*EXERCISE*.
From the data below, return each line in which the string "컬렉터가" is found.

##### EXTRACTED MATERIAL

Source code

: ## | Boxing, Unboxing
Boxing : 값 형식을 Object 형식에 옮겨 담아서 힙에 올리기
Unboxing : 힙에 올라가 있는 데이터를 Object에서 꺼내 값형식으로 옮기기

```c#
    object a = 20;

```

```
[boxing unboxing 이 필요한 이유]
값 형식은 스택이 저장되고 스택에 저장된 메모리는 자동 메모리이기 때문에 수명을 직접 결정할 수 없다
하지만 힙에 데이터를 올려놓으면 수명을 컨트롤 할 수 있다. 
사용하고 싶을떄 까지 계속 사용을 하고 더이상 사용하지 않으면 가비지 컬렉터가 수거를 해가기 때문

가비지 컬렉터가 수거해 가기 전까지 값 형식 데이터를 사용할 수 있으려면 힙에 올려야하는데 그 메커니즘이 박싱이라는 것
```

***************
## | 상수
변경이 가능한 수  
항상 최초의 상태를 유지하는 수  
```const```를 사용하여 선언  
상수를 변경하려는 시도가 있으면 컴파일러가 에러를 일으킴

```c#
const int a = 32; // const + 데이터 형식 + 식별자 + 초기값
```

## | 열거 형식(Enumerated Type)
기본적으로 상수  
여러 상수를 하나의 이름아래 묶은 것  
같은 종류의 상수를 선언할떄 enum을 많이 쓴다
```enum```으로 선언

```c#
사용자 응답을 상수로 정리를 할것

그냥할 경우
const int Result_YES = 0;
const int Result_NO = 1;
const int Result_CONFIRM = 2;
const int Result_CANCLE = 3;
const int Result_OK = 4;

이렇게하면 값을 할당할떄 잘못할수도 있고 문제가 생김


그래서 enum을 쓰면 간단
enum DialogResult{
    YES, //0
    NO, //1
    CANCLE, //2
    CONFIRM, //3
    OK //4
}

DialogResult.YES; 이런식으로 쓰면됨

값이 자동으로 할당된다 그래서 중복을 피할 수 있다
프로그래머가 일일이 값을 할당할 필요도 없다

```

##########
##### EXTRACTED MATERIAL

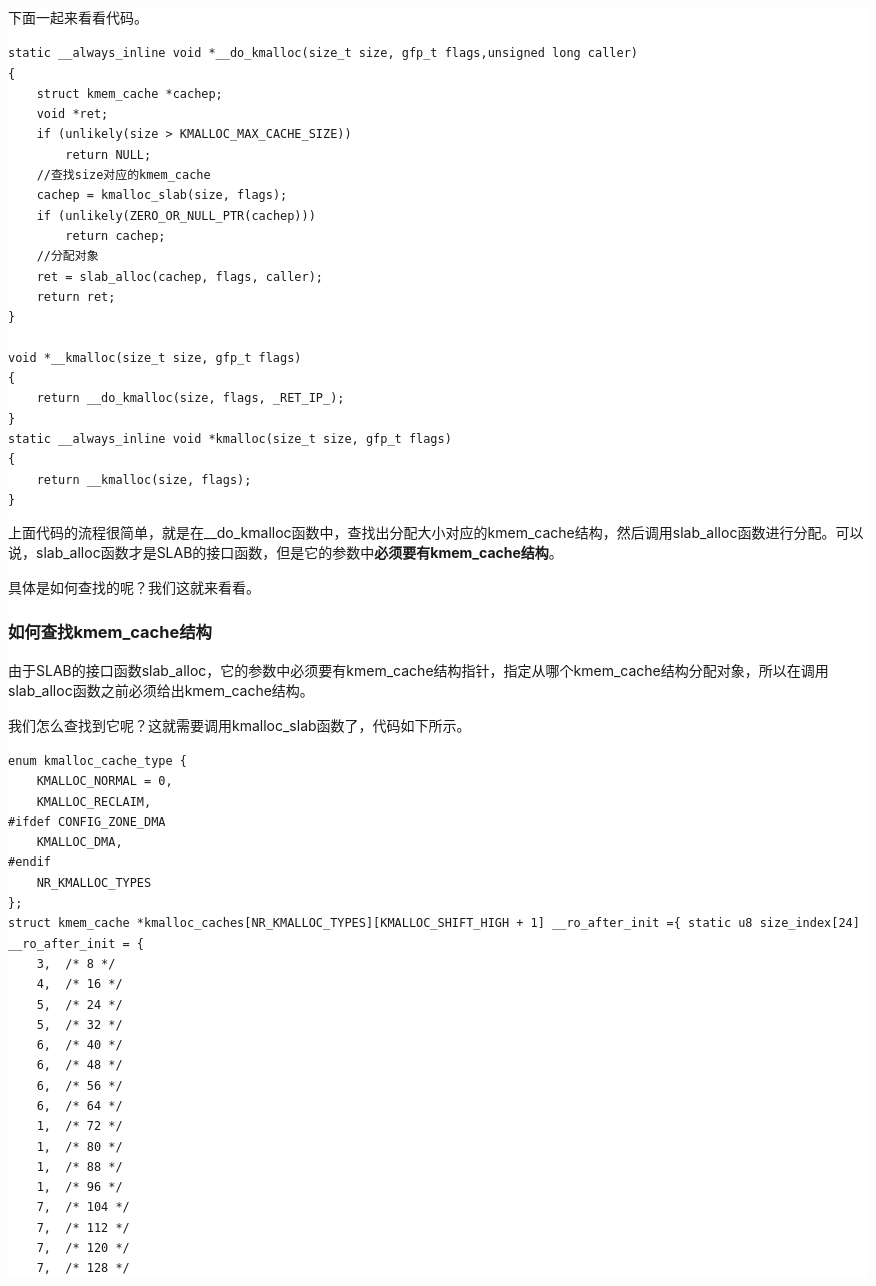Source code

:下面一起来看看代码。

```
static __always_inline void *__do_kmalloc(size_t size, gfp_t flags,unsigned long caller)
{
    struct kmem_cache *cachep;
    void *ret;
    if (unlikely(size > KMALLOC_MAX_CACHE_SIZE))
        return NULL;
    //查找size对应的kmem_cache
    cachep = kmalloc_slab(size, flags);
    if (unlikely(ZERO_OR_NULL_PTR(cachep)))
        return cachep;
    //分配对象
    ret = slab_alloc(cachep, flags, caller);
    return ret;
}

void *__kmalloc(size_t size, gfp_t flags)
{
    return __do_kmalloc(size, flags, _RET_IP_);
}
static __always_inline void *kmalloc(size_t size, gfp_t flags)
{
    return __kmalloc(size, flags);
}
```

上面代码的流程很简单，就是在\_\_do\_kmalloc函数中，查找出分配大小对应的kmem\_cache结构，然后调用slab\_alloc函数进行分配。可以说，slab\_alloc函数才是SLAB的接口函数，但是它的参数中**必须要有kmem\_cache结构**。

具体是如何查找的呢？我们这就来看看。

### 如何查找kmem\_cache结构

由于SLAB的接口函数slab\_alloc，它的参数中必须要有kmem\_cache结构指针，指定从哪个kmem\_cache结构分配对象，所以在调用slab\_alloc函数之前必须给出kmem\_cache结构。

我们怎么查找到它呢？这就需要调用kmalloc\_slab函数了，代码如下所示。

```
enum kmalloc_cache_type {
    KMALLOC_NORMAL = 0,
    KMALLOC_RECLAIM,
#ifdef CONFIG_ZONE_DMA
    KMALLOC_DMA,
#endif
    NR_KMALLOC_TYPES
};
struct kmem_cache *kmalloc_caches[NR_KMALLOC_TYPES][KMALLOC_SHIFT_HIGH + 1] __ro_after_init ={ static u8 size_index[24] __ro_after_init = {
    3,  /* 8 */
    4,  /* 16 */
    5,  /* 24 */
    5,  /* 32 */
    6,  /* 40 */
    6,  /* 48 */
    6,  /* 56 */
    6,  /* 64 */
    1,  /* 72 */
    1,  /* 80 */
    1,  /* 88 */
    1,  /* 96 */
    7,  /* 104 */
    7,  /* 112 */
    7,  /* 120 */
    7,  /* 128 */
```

##########

*SOLUTION TO THE EXERCISE*.
사용하고 싶을떄 까지 계속 사용을 하고 더이상 사용하지 않으면 가비지 컬렉터가 수거를 해가기 때문
가비지 컬렉터가 수거해 가기 전까지 값 형식 데이터를 사용할 수 있으려면 힙에 올려야하는데 그 메커니즘이 박싱이라는 것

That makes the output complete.